= Selmar Janson =

Selmar Janson (27 May 1881 – 19 November 1960) was a German-born American pianist and teacher, whose most prominent student was Earl Wild. His surname is also seen as Jansen.

==Biography==
Selmar Janson was born in eastern Prussia in 1881, the son of Herman Janson. He began to play the piano at age 4, and gave his first concert in Berlin at age 8.

His teachers included Sally Liebling, Eugen d'Albert, Xaver Scharwenka, Hans Pfitzner and Philipp Rüfer (1844–1919).

He toured Germany with great success, and repeated this in many concerts after coming to the United States.
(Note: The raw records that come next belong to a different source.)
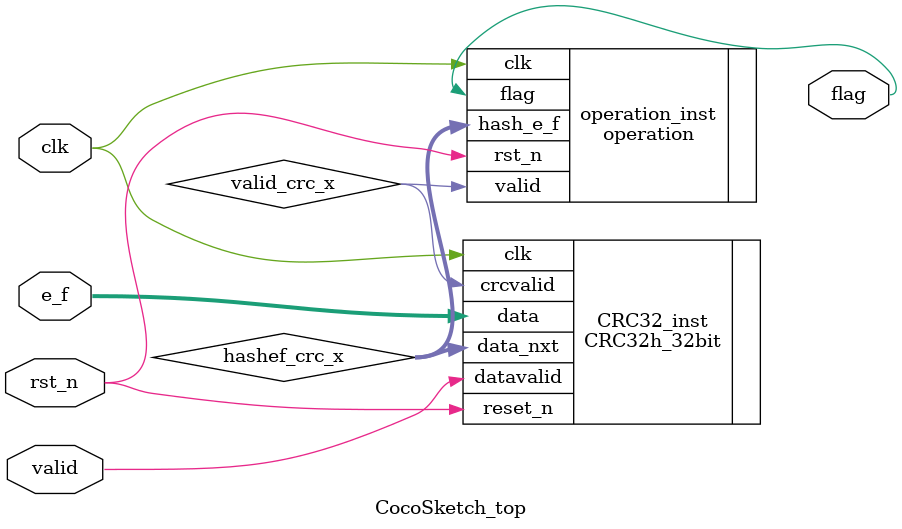
<source format=v>
/*
 * @Filename: 
 * @Author: ws
 * @Description: CocoSketch top module
 * @Date: 2023-02-25 09:18:59
 * @LastEditTime: 2023-02-25 09:31:35
 * @Company: 662
 */

module CocoSketch_top(
    /****************clock****************/
     input wire         clk
    ,input wire         rst_n

    /************input element************/
    ,input wire [63:0]  e_f
    ,input wire         valid               //represent whether e&f is valid

    /***********output element************/
    ,output wire        flag                //if element is inserted in part_3，flag=1    
);

`ifdef RAM_0_0625   //0.0625MB, ptr=13
    localparam  RAM_PTR = 13;
    localparam  HASH_BASE = 0; 

`elsif RAM_0_125    //0.125MB, ptr=14
    localparam  RAM_PTR = 14;
    localparam  HASH_BASE = 0;  

`elsif RAM_0_25     //0.25MB, ptr=15
    localparam  RAM_PTR = 15;
    localparam  HASH_BASE = 0;  
                  
`elsif RAM_0_5      //0.5MB, ptr=16
    localparam  RAM_PTR = 16;
    localparam  HASH_BASE = 0;
    
`else
    localparam  RAM_PTR = 4;
    localparam  HASH_BASE = 0;
`endif

wire    [95:0]  hashef_crc_x;
wire            valid_crc_x;

CRC32h_32bit CRC32_inst(
    .clk                (clk)
    ,.reset_n           (rst_n)
    ,.data              (e_f)
    ,.datavalid         (valid)
    ,.data_nxt          (hashef_crc_x)
    ,.crcvalid          (valid_crc_x)
);

operation 
#(
     .RAM_PTR           (RAM_PTR)
    ,.HASH_BASE         (HASH_BASE)
)
operation_inst(
     .clk               (clk)
    ,.rst_n             (rst_n)
    ,.hash_e_f          (hashef_crc_x)
    ,.valid             (valid_crc_x)
    ,.flag              (flag)
);

endmodule

</source>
In a notice in the Brownsville Daily Herald (Brownsville, Texas) of 21 November 1908, Janson, whose visit there was under negotiation, was described (perhaps somewhat hyperbolically) as "one of the most famous pianists and composers in the world today, being classed in the same rank with Paderewski and Joseph Hoffmann". At that time he was described as a German pianist.
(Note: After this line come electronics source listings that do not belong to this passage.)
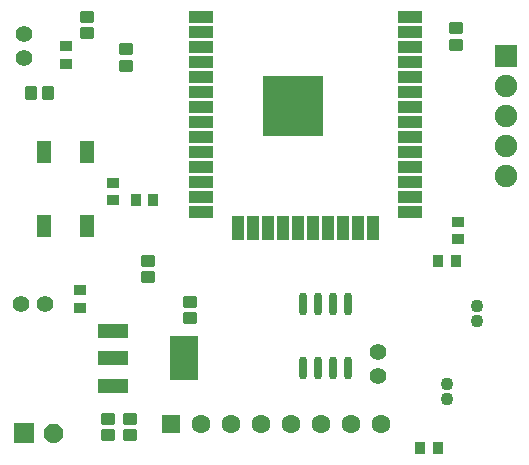
<source format=gts>
G04 Layer: TopSolderMaskLayer*
G04 Panelize: , Column: 1, Row: 1, Board Size: 1.85inch x 1.54inch, Panelized Board Size: 1.85inch x 1.54inch*
G04 EasyEDA v6.5.48, 2025-03-06 20:58:06*
G04 bc0108e7a25f4f9495a06a5a4f8deb47,84066bfdb5964fb78f634a0d0c1972bb,10*
G04 Gerber Generator version 0.2*
G04 Scale: 100 percent, Rotated: No, Reflected: No *
G04 Dimensions in inches *
G04 leading zeros omitted , absolute positions ,3 integer and 6 decimal *
%FSLAX36Y36*%
%MOIN*%

%AMMACRO1*4,1,8,-0.0323,-0.0335,-0.0335,-0.0323,-0.0335,0.0323,-0.0323,0.0335,0.0323,0.0335,0.0335,0.0323,0.0335,-0.0323,0.0323,-0.0335,-0.0323,-0.0335,0*%
%AMMACRO2*4,1,8,-0.0304,-0.0315,-0.0315,-0.0304,-0.0315,0.0304,-0.0304,0.0315,0.0304,0.0315,0.0315,0.0304,0.0315,-0.0304,0.0304,-0.0315,-0.0304,-0.0315,0*%
%AMMACRO3*4,1,8,-0.0167,-0.019,-0.0179,-0.0178,-0.0179,0.0178,-0.0167,0.019,0.0167,0.019,0.0179,0.0178,0.0179,-0.0178,0.0167,-0.019,-0.0167,-0.019,0*%
%AMMACRO4*4,1,8,-0.0194,-0.0197,-0.0217,-0.0174,-0.0217,0.0174,-0.0194,0.0197,0.0194,0.0197,0.0217,0.0174,0.0217,-0.0174,0.0194,-0.0197,-0.0194,-0.0197,0*%
%AMMACRO5*4,1,8,-0.0402,-0.0197,-0.0414,-0.0185,-0.0414,0.0185,-0.0402,0.0197,0.0402,0.0197,0.0414,0.0185,0.0414,-0.0185,0.0402,-0.0197,-0.0402,-0.0197,0*%
%AMMACRO6*4,1,8,-0.0185,-0.0414,-0.0197,-0.0402,-0.0197,0.0402,-0.0185,0.0414,0.0185,0.0414,0.0197,0.0402,0.0197,-0.0402,0.0185,-0.0414,-0.0185,-0.0414,0*%
%AMMACRO7*4,1,8,-0.0993,-0.1004,-0.1004,-0.0993,-0.1004,0.0993,-0.0993,0.1004,0.0993,0.1004,0.1004,0.0993,0.1004,-0.0993,0.0993,-0.1004,-0.0993,-0.1004,0*%
%AMMACRO8*4,1,8,-0.0174,-0.0217,-0.0197,-0.0194,-0.0197,0.0194,-0.0174,0.0217,0.0174,0.0217,0.0197,0.0194,0.0197,-0.0194,0.0174,-0.0217,-0.0174,-0.0217,0*%
%AMMACRO9*4,1,8,-0.0178,-0.0179,-0.019,-0.0167,-0.019,0.0167,-0.0178,0.0179,0.0178,0.0179,0.019,0.0167,0.019,-0.0167,0.0178,-0.0179,-0.0178,-0.0179,0*%
%AMMACRO10*4,1,8,-0.0225,-0.0374,-0.0237,-0.0363,-0.0237,0.0363,-0.0225,0.0374,0.0225,0.0374,0.0237,0.0363,0.0237,-0.0363,0.0225,-0.0374,-0.0225,-0.0374,0*%
%AMMACRO11*4,1,8,-0.05,-0.0237,-0.0512,-0.0225,-0.0512,0.0225,-0.05,0.0237,0.05,0.0237,0.0512,0.0225,0.0512,-0.0225,0.05,-0.0237,-0.05,-0.0237,0*%
%AMMACRO12*4,1,8,-0.0469,-0.0729,-0.0481,-0.0717,-0.0481,0.0717,-0.0469,0.0729,0.0469,0.0729,0.0481,0.0717,0.0481,-0.0717,0.0469,-0.0729,-0.0469,-0.0729,0*%
%AMMACRO13*4,1,8,-0.0351,-0.0375,-0.0375,-0.0351,-0.0375,0.0351,-0.0351,0.0375,0.0351,0.0375,0.0375,0.0351,0.0375,-0.0351,0.0351,-0.0375,-0.0351,-0.0375,0*%
%ADD10MACRO1*%
%ADD11MACRO2*%
%ADD12C,0.0631*%
%ADD13C,0.0552*%
%ADD14C,0.0434*%
%ADD15MACRO3*%
%ADD16MACRO4*%
%ADD17MACRO5*%
%ADD18MACRO6*%
%ADD19MACRO7*%
%ADD20O,0.028803000000000002X0.077425*%
%ADD21MACRO8*%
%ADD22MACRO9*%
%ADD23MACRO10*%
%ADD24MACRO11*%
%ADD25MACRO12*%
%ADD26MACRO13*%
%ADD27C,0.0749*%

%LPD*%
D10*
G01*
X120789Y100000D03*
G36*
X207159Y68899D02*
G01*
X206936Y68912D01*
X206714Y68949D01*
X206498Y69011D01*
X206291Y69097D01*
X206095Y69207D01*
X205913Y69335D01*
X205745Y69486D01*
X188695Y86536D01*
X188546Y86703D01*
X188416Y86885D01*
X188308Y87082D01*
X188222Y87289D01*
X188159Y87505D01*
X188123Y87725D01*
X188110Y87950D01*
X188110Y112049D01*
X188123Y112274D01*
X188159Y112494D01*
X188222Y112710D01*
X188308Y112917D01*
X188416Y113114D01*
X188546Y113296D01*
X188695Y113463D01*
X205745Y130513D01*
X205913Y130664D01*
X206095Y130792D01*
X206291Y130902D01*
X206498Y130988D01*
X206714Y131050D01*
X206936Y131087D01*
X207159Y131100D01*
X231269Y131100D01*
X231493Y131087D01*
X231714Y131050D01*
X231930Y130988D01*
X232137Y130902D01*
X232334Y130792D01*
X232516Y130662D01*
X232685Y130513D01*
X249724Y113463D01*
X249873Y113296D01*
X250003Y113114D01*
X250111Y112917D01*
X250198Y112710D01*
X250259Y112494D01*
X250297Y112274D01*
X250309Y112049D01*
X250309Y87950D01*
X250297Y87725D01*
X250259Y87505D01*
X250198Y87289D01*
X250111Y87082D01*
X250003Y86885D01*
X249873Y86703D01*
X249724Y86536D01*
X232685Y69486D01*
X232516Y69337D01*
X232334Y69207D01*
X232137Y69097D01*
X231930Y69011D01*
X231714Y68949D01*
X231493Y68912D01*
X231269Y68899D01*
G37*
D11*
G01*
X610000Y130000D03*
D12*
G01*
X710000Y130000D03*
G01*
X810000Y130000D03*
G01*
X910000Y130000D03*
G01*
X1010000Y130000D03*
G01*
X1110000Y130000D03*
G01*
X1210000Y130000D03*
G01*
X1310000Y130000D03*
D13*
G01*
X1300000Y290630D03*
G01*
X1300000Y369369D03*
D14*
G01*
X1530000Y264600D03*
G01*
X1530000Y215399D03*
G01*
X1630000Y524600D03*
G01*
X1630000Y475399D03*
D13*
G01*
X120000Y1350630D03*
G01*
X120000Y1429369D03*
G01*
X110630Y530000D03*
G01*
X189369Y530000D03*
D15*
G01*
X1499655Y50000D03*
G01*
X1440344Y50000D03*
D16*
G01*
X1561111Y1449194D03*
G01*
X1561111Y1394076D03*
G01*
X461455Y1324474D03*
G01*
X461455Y1379592D03*
D17*
G01*
X1406810Y1186846D03*
G01*
X1406810Y1136846D03*
G01*
X1406810Y1086846D03*
G01*
X1406810Y1036846D03*
G01*
X1406810Y986846D03*
G01*
X1406810Y936846D03*
G01*
X1406810Y886846D03*
G01*
X1406810Y836846D03*
D18*
G01*
X1283383Y783700D03*
G01*
X1233383Y783700D03*
G01*
X1183383Y783700D03*
G01*
X1133383Y783700D03*
G01*
X1083383Y783700D03*
G01*
X1033383Y783700D03*
G01*
X983383Y783700D03*
G01*
X933383Y783700D03*
G01*
X883383Y783700D03*
G01*
X833383Y783700D03*
D17*
G01*
X709957Y836848D03*
G01*
X709957Y886848D03*
G01*
X709957Y936848D03*
G01*
X709957Y986846D03*
G01*
X709957Y1036846D03*
G01*
X709957Y1086846D03*
G01*
X709957Y1136846D03*
G01*
X709957Y1186846D03*
G01*
X709957Y1236846D03*
G01*
X709957Y1286846D03*
G01*
X709957Y1336846D03*
G01*
X709957Y1386846D03*
G01*
X709957Y1436846D03*
G01*
X709957Y1486846D03*
G01*
X1406810Y1236846D03*
G01*
X1406810Y1286846D03*
G01*
X1406810Y1336846D03*
G01*
X1406810Y1386846D03*
G01*
X1406810Y1436846D03*
G01*
X1406810Y1486846D03*
D19*
G01*
X1019013Y1191570D03*
D20*
G01*
X1199809Y529949D03*
G01*
X1149809Y529949D03*
G01*
X1099809Y529949D03*
G01*
X1049809Y529949D03*
G01*
X1199809Y318730D03*
G01*
X1149809Y318730D03*
G01*
X1099809Y318730D03*
G01*
X1049809Y318730D03*
D16*
G01*
X400410Y148094D03*
G01*
X400410Y92975D03*
G01*
X535410Y619275D03*
G01*
X535410Y674393D03*
D21*
G01*
X200869Y1234035D03*
G01*
X145751Y1234035D03*
D16*
G01*
X330000Y1432440D03*
G01*
X330000Y1487559D03*
D22*
G01*
X260000Y1389655D03*
G01*
X260000Y1330344D03*
G01*
X1566210Y745979D03*
G01*
X1566210Y805290D03*
D23*
G01*
X332450Y1036181D03*
G01*
X332450Y792087D03*
G01*
X186781Y1036181D03*
G01*
X186781Y792087D03*
D24*
G01*
X418784Y440084D03*
G01*
X418784Y349535D03*
G01*
X418784Y258985D03*
D25*
G01*
X652641Y349535D03*
D15*
G01*
X552466Y876750D03*
G01*
X493155Y876750D03*
D22*
G01*
X418344Y935351D03*
G01*
X418344Y876040D03*
D15*
G01*
X1500755Y673550D03*
G01*
X1560066Y673550D03*
D16*
G01*
X475811Y147894D03*
G01*
X475811Y92775D03*
G01*
X673111Y482775D03*
G01*
X673111Y537894D03*
D22*
G01*
X308608Y518684D03*
G01*
X308608Y577995D03*
D26*
G01*
X1726926Y1356730D03*
D27*
G01*
X1726930Y1256729D03*
G01*
X1726930Y1156729D03*
G01*
X1726930Y1056729D03*
G01*
X1726930Y956729D03*
M02*

</source>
That same year he became the head of a music school in Wichita, Kansas, at age 26. He took up residence in Pittsburgh in early 1911, and made a favourable impression there. In December 1912 he recorded several piano rolls for the QRS Company. In 1914 he appeared as soloist under the baton of Walter Damrosch in Pittsburgh.

Selmar Janson taught at the Carnegie Institute of Technology in Pittsburgh for many years. By far his most prominent and successful student there was Earl Wild, who studied with him from the age of 12. Under Janson, Wild learned Xaver Scharwenka's Piano Concerto No. 1 in B-flat minor, which Janson had studied directly with the composer, his own teacher. When, over 40 years later, Erich Leinsdorf asked Wild to record the concerto, he was able to say "I've been waiting by the phone for forty years for someone to ask me to play this".
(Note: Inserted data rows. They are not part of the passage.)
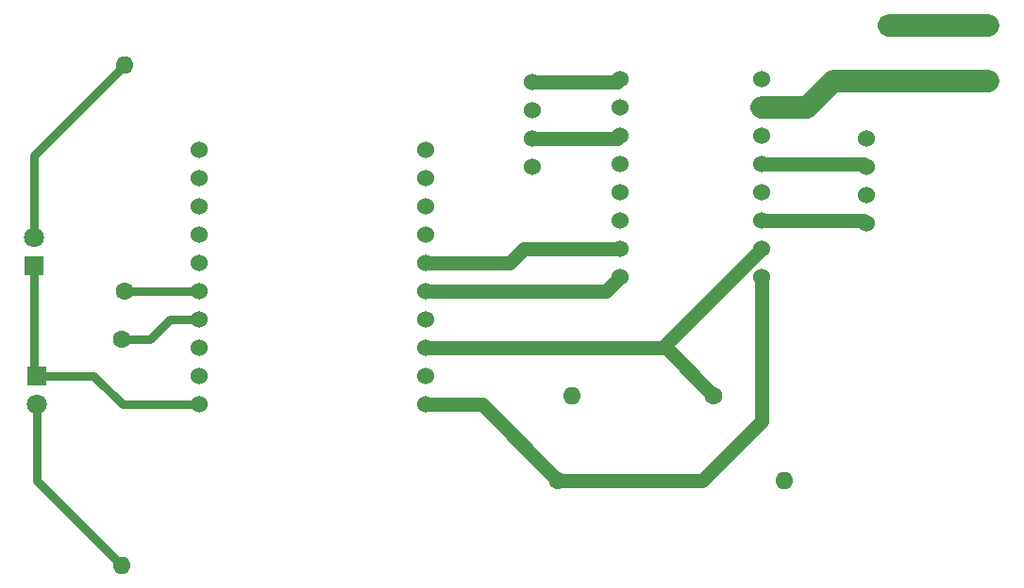
<source format=gtl>
G04 #@! TF.GenerationSoftware,KiCad,Pcbnew,(5.1.10)-1*
G04 #@! TF.CreationDate,2021-11-08T21:36:16-05:00*
G04 #@! TF.ProjectId,SmartShade,536d6172-7453-4686-9164-652e6b696361,rev?*
G04 #@! TF.SameCoordinates,Original*
G04 #@! TF.FileFunction,Copper,L1,Top*
G04 #@! TF.FilePolarity,Positive*
%FSLAX46Y46*%
G04 Gerber Fmt 4.6, Leading zero omitted, Abs format (unit mm)*
G04 Created by KiCad (PCBNEW (5.1.10)-1) date 2021-11-08 21:36:16*
%MOMM*%
%LPD*%
G01*
G04 APERTURE LIST*
G04 #@! TA.AperFunction,ComponentPad*
%ADD10R,1.600000X1.600000*%
G04 #@! TD*
G04 #@! TA.AperFunction,ComponentPad*
%ADD11C,1.600000*%
G04 #@! TD*
G04 #@! TA.AperFunction,ComponentPad*
%ADD12C,1.800000*%
G04 #@! TD*
G04 #@! TA.AperFunction,ComponentPad*
%ADD13R,1.800000X1.800000*%
G04 #@! TD*
G04 #@! TA.AperFunction,ComponentPad*
%ADD14O,1.600000X1.600000*%
G04 #@! TD*
G04 #@! TA.AperFunction,ComponentPad*
%ADD15C,1.524000*%
G04 #@! TD*
G04 #@! TA.AperFunction,Conductor*
%ADD16C,2.032000*%
G04 #@! TD*
G04 #@! TA.AperFunction,Conductor*
%ADD17C,0.762000*%
G04 #@! TD*
G04 #@! TA.AperFunction,Conductor*
%ADD18C,1.270000*%
G04 #@! TD*
G04 APERTURE END LIST*
D10*
X176530000Y-68580000D03*
D11*
X176530000Y-73580000D03*
D12*
X99822000Y-87630000D03*
D13*
X99822000Y-90170000D03*
X100076000Y-100076000D03*
D12*
X100076000Y-102616000D03*
D11*
X107950000Y-92456000D03*
D14*
X107950000Y-72136000D03*
X107696000Y-117094000D03*
D11*
X107696000Y-96774000D03*
X146812000Y-109474000D03*
D14*
X167132000Y-109474000D03*
D11*
X160782000Y-101854000D03*
D14*
X148082000Y-101854000D03*
D15*
X152400000Y-73406000D03*
X152400000Y-75946000D03*
X152400000Y-78486000D03*
X152400000Y-81026000D03*
X152400000Y-83566000D03*
X152400000Y-86106000D03*
X152400000Y-88646000D03*
X152400000Y-91186000D03*
X165100000Y-91186000D03*
X165100000Y-88646000D03*
X165100000Y-86106000D03*
X165100000Y-83566000D03*
X165100000Y-81026000D03*
X165100000Y-78486000D03*
X165100000Y-75946000D03*
X165100000Y-73406000D03*
X114614001Y-79816001D03*
X114614001Y-82356001D03*
X114614001Y-84896001D03*
X114614001Y-87436001D03*
X114614001Y-89976001D03*
X114614001Y-92516001D03*
X114614001Y-95056001D03*
X114614001Y-97596001D03*
X114614001Y-100136001D03*
X114614001Y-102676001D03*
X134934001Y-89976001D03*
X134934001Y-84896001D03*
X134934001Y-79816001D03*
X134934001Y-92516001D03*
X134934001Y-95056001D03*
X134934001Y-97596001D03*
X134934001Y-82356001D03*
X134934001Y-87436001D03*
X134934001Y-100136001D03*
X134934001Y-102676001D03*
X144526000Y-73660000D03*
X144526000Y-76200000D03*
X144526000Y-78740000D03*
X144526000Y-81280000D03*
X185420000Y-68580000D03*
X185420000Y-73660000D03*
X174498000Y-78740000D03*
X174498000Y-81280000D03*
X174498000Y-83820000D03*
X174498000Y-86360000D03*
D16*
X176530000Y-68580000D02*
X185420000Y-68580000D01*
X165100000Y-75946000D02*
X169164000Y-75946000D01*
X171530000Y-73580000D02*
X176530000Y-73580000D01*
X169164000Y-75946000D02*
X171530000Y-73580000D01*
D17*
X185340000Y-73580000D02*
X185420000Y-73660000D01*
D16*
X176530000Y-73580000D02*
X185340000Y-73580000D01*
D17*
X99822000Y-80264000D02*
X107950000Y-72136000D01*
X99822000Y-87630000D02*
X99822000Y-80264000D01*
X99822000Y-99822000D02*
X100076000Y-100076000D01*
X99822000Y-90170000D02*
X99822000Y-99822000D01*
X100076000Y-100076000D02*
X105156000Y-100076000D01*
X107756001Y-102676001D02*
X114614001Y-102676001D01*
X105156000Y-100076000D02*
X107756001Y-102676001D01*
X100076000Y-109474000D02*
X107696000Y-117094000D01*
X100076000Y-102616000D02*
X100076000Y-109474000D01*
X114554000Y-92456000D02*
X114614001Y-92516001D01*
X107950000Y-92456000D02*
X114554000Y-92456000D01*
X107696000Y-96774000D02*
X110236000Y-96774000D01*
X111953999Y-95056001D02*
X114614001Y-95056001D01*
X110236000Y-96774000D02*
X111953999Y-95056001D01*
D18*
X140014001Y-102676001D02*
X146812000Y-109474000D01*
X134934001Y-102676001D02*
X140014001Y-102676001D01*
X165100000Y-91186000D02*
X165100000Y-104140000D01*
X159766000Y-109474000D02*
X146812000Y-109474000D01*
X165100000Y-104140000D02*
X159766000Y-109474000D01*
X156524001Y-97596001D02*
X134934001Y-97596001D01*
X160782000Y-101854000D02*
X156524001Y-97596001D01*
X156524001Y-97221999D02*
X165100000Y-88646000D01*
D17*
X156524001Y-97596001D02*
X156524001Y-97221999D01*
D18*
X152146000Y-73660000D02*
X152400000Y-73406000D01*
X144526000Y-73660000D02*
X152146000Y-73660000D01*
X152146000Y-78740000D02*
X152400000Y-78486000D01*
X144526000Y-78740000D02*
X152146000Y-78740000D01*
X134934001Y-89976001D02*
X142433999Y-89976001D01*
X143764000Y-88646000D02*
X152400000Y-88646000D01*
X142433999Y-89976001D02*
X143764000Y-88646000D01*
X151069999Y-92516001D02*
X152400000Y-91186000D01*
X134934001Y-92516001D02*
X151069999Y-92516001D01*
D17*
X174244000Y-86106000D02*
X174498000Y-86360000D01*
D18*
X165100000Y-86106000D02*
X174244000Y-86106000D01*
D17*
X174244000Y-83566000D02*
X174498000Y-83820000D01*
X174244000Y-81026000D02*
X174498000Y-81280000D01*
D18*
X165100000Y-81026000D02*
X174244000Y-81026000D01*
D17*
X174244000Y-78486000D02*
X174498000Y-78740000D01*
M02*

</source>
Other students of Janson's included Louis Crowder (1907–1998), Paul Scherr, Leonard Sharrow, Ruth Scott Clark (1912–2009), and Annette Roussel-Pesche (1914–1997; whose other teachers included Alfred Cortot, Nadia Boulanger, Pierre Fournier and Georges Dandelot). Margaret H. Leisering (1911–1996)

In around 1935, Janson offered the seven-year-old Byron Janis a scholarship, but Janis's mother insisted, over the objections of the rest of the family, many of whom lived in Pittsburgh, that he be sent to New York to study with Adele Marcus and the Lhévinnes.

In addition to teaching, he also participated in chamber music concerts in a piano trio known as the Brahms Trio.

Janson married Julia A. Elliot (1907–1975) and they had a child. He died in 1960, aged 79.